## Your goal
From the entries below, pull out each line where "section" appears.

Stored dataset items:

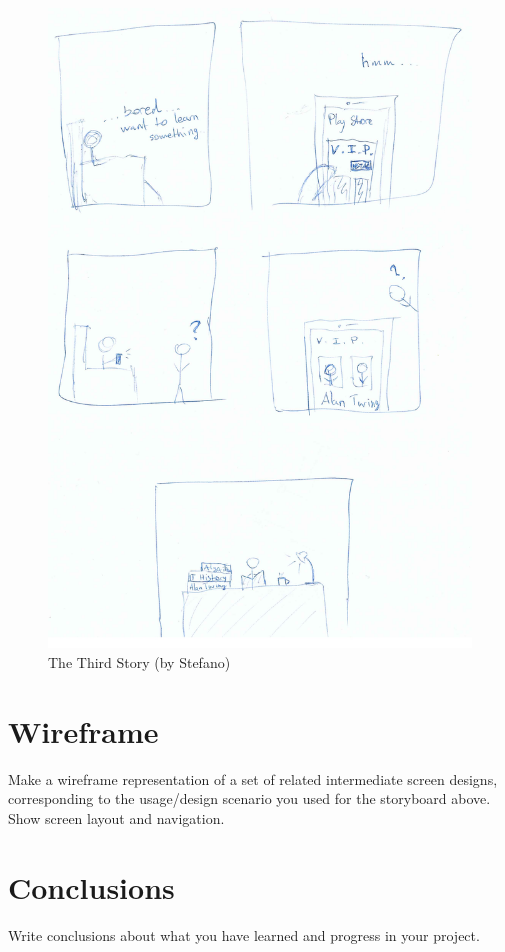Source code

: \documentclass[12pt]{scrartcl}
\begin{document}
	\begin{figure}[H]
        		\centering
       		\includegraphics[width=\textwidth]{../images/story3.jpg}
       		\caption{The Third Story (by Stefano)}
        		\label{story3}
	\end{figure}
	
	

\section{Wireframe}

	Make a wireframe representation of a set of related intermediate screen designs, corresponding to the usage/design scenario you used for the storyboard above.  Show screen layout and navigation.
	
	
	
\section{Conclusions}

	Write conclusions about what you have learned and progress in your project.
	
\end{document}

## Task response
\section{Wireframe}
\section{Conclusions}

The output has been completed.